Correspondance de Gustave Flaubert/Tome 1/0173

Louis Conard (Volume 1p. 409-410).

173. À LA MÊME.
Mercredi 2 heures. [2 décembre 1846.]

Je suis triste, je m’ennuie, je m’embète ; je n’ai pas une idée dans la tête. Sans ce bon Max, ce serait à en périr. Me voilà rentré dans ma vie plate et monotone qui n’a quelque douceur que par son uniformité, quelque grandeur peut-être que par sa persévérance. Sitôt que je romps à mon train ordinaire et que je veux m’y remettre, j’en éprouve une amertume sans fond. Aujourd’hui, par exemple, c’est quelque chose d’analogue à l’ennui des écoliers après une vacance. Tout le temps se passe à rêver au plaisir qu’on a eu et on regrette de ne l’avoir pas mieux employé. Il y a 24 heures, nous étions en voiture, nous descendions, nous nous promenions à pied dans le bois. As-tu éprouvé quelquefois le regret que l’on [a] pour des moments perdus, dont la douceur n’a pas été assez savourée ? C’est quand ils sont passés qu’ils reviennent au cœur, flambants, colorés, tranchant sur le reste comme une broderie d’or sur un fond sombre.

Je repense sans cesse à la voiture, et au soleil passant à travers les rideaux jaunes. Tu avais les lèvres et les paupières d’un rose vif.

Ne me dis jamais que je ne t’aime pas, puisque tu me fais éprouver des mélancolies que je n’avais jamais eues. Je sens plus la douleur que le plaisir ; mon cœur reflète mieux la tristesse que la joie. Voilà pourquoi sans doute, je ne suis pas fait pour le bonheur, ni peut-être pour l’amour.
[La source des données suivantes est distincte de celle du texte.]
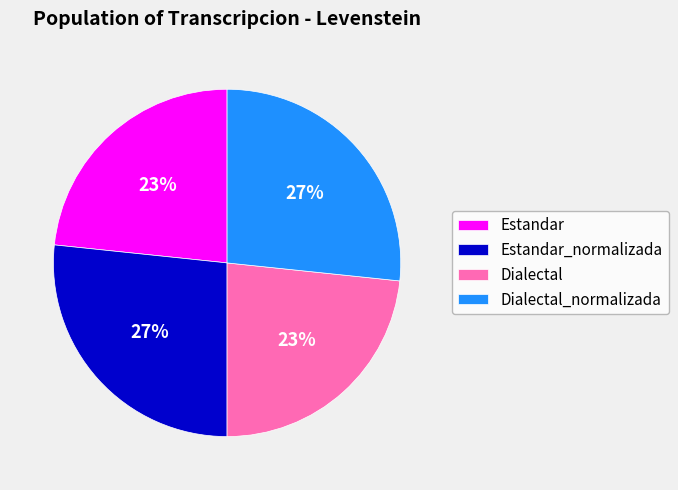

True or false: Estandar accounts for 23% of the total.

True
Je comprends bien combien je dois te paraître sot, méchant parfois, fou, égoïste ou dur ; mais rien de tout cela n’est ma faute. Si tu as bien écouté Novembre[1], tu as dû deviner mille choses indisables qui expliquent peut-être ce que je suis. Mais cet âge-là est passé, cette œuvre a été la clôture de ma jeunesse. Ce qui m’en reste est peu de chose, mais tient ferme.
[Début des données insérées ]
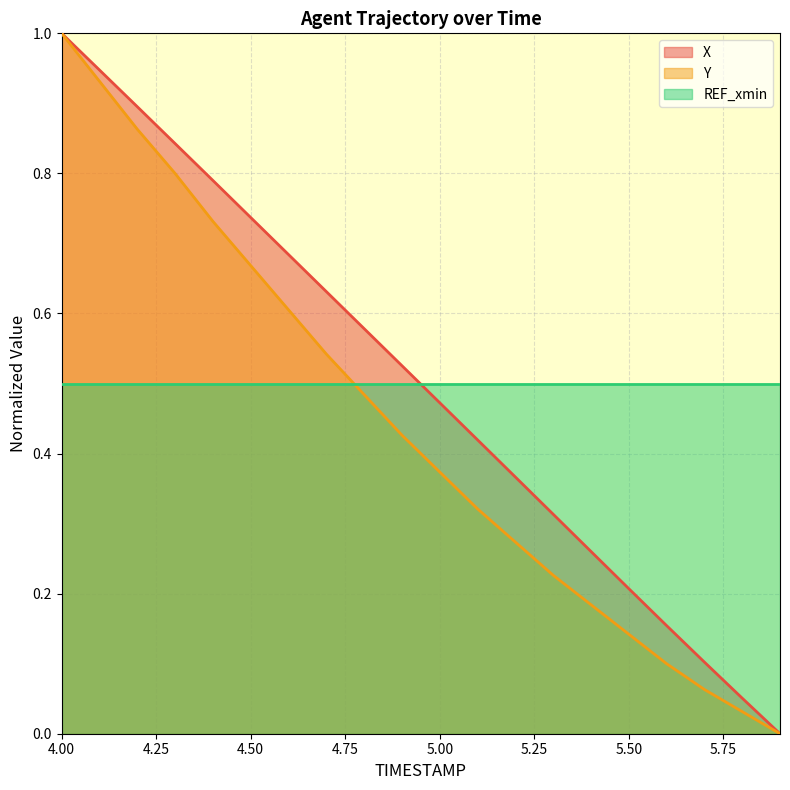

Which series has the largest total across all categories?

X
[…] Je suis né ennuyé ; d’est là la lèpre qui me ronge. Je m’ennuie de la vie, de moi, des autres, de tout. À force de volonté, j’ai fini par prendre l’habitude du travail ; mais quand je l’ai interrompu, tout mon embêtement revient à fleur d’eau, comme une charogne boursouflée étalant son ventre vert et empestant l’air qu’on respire.

J’ai cherché à éviter les passions ; elles sont venues. Quand je ne suis plus dans l’exercice de l’une d’elles, quand je t’ai eue quelques jours, par exemple, et que je reviens ici, rien ne pourra te donner l’idée de ce qui se passe en moi.

Adieu, je t’embrasse, je suis abruti. Je ne sais pas ce que j’écris ni seulement si tu pourras le lire.

Adieu, mille tendresses ; mais j’ai le cœur serré comme avec un cordon.


  1. Voir Œuvres de jeunesse inédites, II.